As plataformas digitais, a lei e o lucro
Durval de Noronha Goyos Jr apresenta argumentos em favor do PL das Fake News
O advogado Durval de Noronha Goyos Jr apresenta argumentos em favor do PL das Fake News
Por Durval de Noronha Goyos Jr., no Diário da região
A existência da lei é uma conquista da civilização. Sem a existência da norma legal, viveríamos na barbárie, no caos social e no mundo da iniquidade, do abuso, e da institucionalização da injustiça. No vácuo da lei, teríamos um amplo número de conflitos sociais entre grupos, comunidades e nações. A prevalência do império da lei, portanto, é essencial para o funcionamento do Estado. Da mesma forma, o direito internacional é de fundamental importância para a afirmação da igualdade jurídica das nações e bem assim, para o reconhecimento dos valores universais reconhecidos pela carta das Nações Unidas, como os direitos humanos, a dignidade individual, o valor da pessoa, da sociedade e o princípio amplo da isonomia.
O extraordinário desenvolvimento tecnológico do último século veio desacompanhado de um igual progresso ético e moral. Isso ocorreu de uma maneira geral, como são tristes e veementes exemplos a virulência do uso militar, a destruição do meio ambiente e a própria exploração humana, das mais diversas maneiras. Isso também ocorreu com o uso da internet. Aquilo que poderia ter sido apenas mais um instrumento para a promoção do conhecimento, para a disseminação da educação e para a democratização do acesso à informação, foi sequestrado por aquele velho e impiedoso inimigo da humanidade: o lucro denominado por John Stuart Mill como “o ganho sem merecimento”.
Um dos mais característicos abusos da internet tem se verificado, no curso das duas últimas décadas, por meio das chamadas plataformas digitais. Devido ao caráter transfronteiriço do meio digital, o controle jurídico do seu conteúdo se torna altamente difícil, pela burocracia e custos envolvidos na busca da cooperação internacional. Assim, o meio passou a ser utilizado em grande escala por elementos criminosos para a prática ou indução ao delito, com a cumplicidade das grandes operadoras dos serviços das plataformas, pela rentabilidade que traz o seu uso.

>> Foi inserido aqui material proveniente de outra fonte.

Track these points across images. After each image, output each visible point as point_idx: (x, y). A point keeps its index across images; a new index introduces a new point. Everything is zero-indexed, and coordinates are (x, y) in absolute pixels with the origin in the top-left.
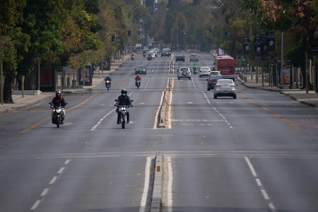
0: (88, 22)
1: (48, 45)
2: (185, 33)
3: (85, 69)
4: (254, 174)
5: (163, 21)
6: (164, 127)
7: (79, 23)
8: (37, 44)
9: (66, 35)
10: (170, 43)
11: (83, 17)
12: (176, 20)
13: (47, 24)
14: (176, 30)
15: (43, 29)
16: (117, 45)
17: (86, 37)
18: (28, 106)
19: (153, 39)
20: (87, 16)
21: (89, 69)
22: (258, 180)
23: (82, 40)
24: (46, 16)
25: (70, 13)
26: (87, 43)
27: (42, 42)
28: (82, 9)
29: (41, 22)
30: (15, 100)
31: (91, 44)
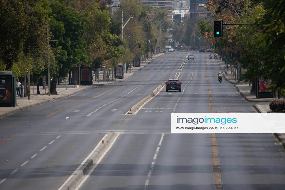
0: (112, 40)
1: (79, 58)
2: (199, 39)
3: (119, 68)
4: (160, 144)
5: (184, 30)
6: (132, 113)
7: (106, 41)
8: (72, 57)
9: (97, 48)
10: (189, 45)
11: (108, 37)
12: (194, 29)
13: (78, 44)
14: (194, 36)
15: (76, 47)
16: (145, 50)
17: (110, 50)
18: (66, 97)
19: (178, 42)
20: (111, 36)
21: (121, 68)
22: (158, 148)
23: (108, 52)
24: (77, 39)
25: (99, 35)
26: (111, 54)
27: (75, 56)
28: (108, 31)
29: (75, 43)
30: (59, 92)
31: (113, 54)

Assim, reiteradas manifestações de práticas sancionadas universalmente como crime tem sido levadas a efeito, quase que impunemente. Desta maneira, o tráfico de drogas, a pedofilia, o canibalismo, o incesto, o tráfico de armas e de pessoas, o estupro, o racismo, a homofobia, o nazi-fascismo, o terrorismo, a incitação ao homicídio, o jogo ilegal, o contrabando, os maus tratos aos animais, dentre outros crimes capitulados nos ordenamentos jurídicos, tem transito nas plataformas digitais, sem reação dos seus responsáveis.
Isso se deve a ganância sem limites pelo lucro, uma das aberrações mais funestas e danosas do capitalismo. Sempre que pressionadas ao controle das ações criminosas e à cooperação com as autoridades nacionais diversas, as empresas responsáveis pelas plataformas digitais elencam uma série de argumentos insubsistentes para não o fazer. Dentre eles está a negativa a sujeição ao ordenamento jurídico do país onde o crime foi ou está sendo praticado. Dentre eles, alegam que os respectivos servidores estão noutro país.
Recentemente, em reação as tentativas de normatização da conduta das plataformas, levadas a efeito e inspiradas por princípios básicos e leis dos países onde desenvolvem suas atividades, passaram as empresas a alimentar um movimento de resistência. Esse é inspirado, dentro outros, pelo argumento falacioso, falso e cínico de que o controle do crime já previsto nas normas dos países seria uma limitação ao direito de livre expressão. Na defesa de seus interesses comerciais, não hesitam as operadoras a procurar solapar a base democrática de ordem interna. Que ultraje!
É por tais relevantes motivos que devem prosperar os projetos de lei de controle da observância da ordem jurídica pelas plataformas digitais. Eles buscam, única e tão somente, a defesa do individuo, da sociedade, do estado de direito e da democracia contra o abuso ensandecido pelo lucro estéril, desprovido de qualquer compromisso moral. Dentre tais iniciativas, no Brasil está o projeto de lei 2630/2020 o qual, por seus muitos méritos merece o apoio da Nação e da cidadania.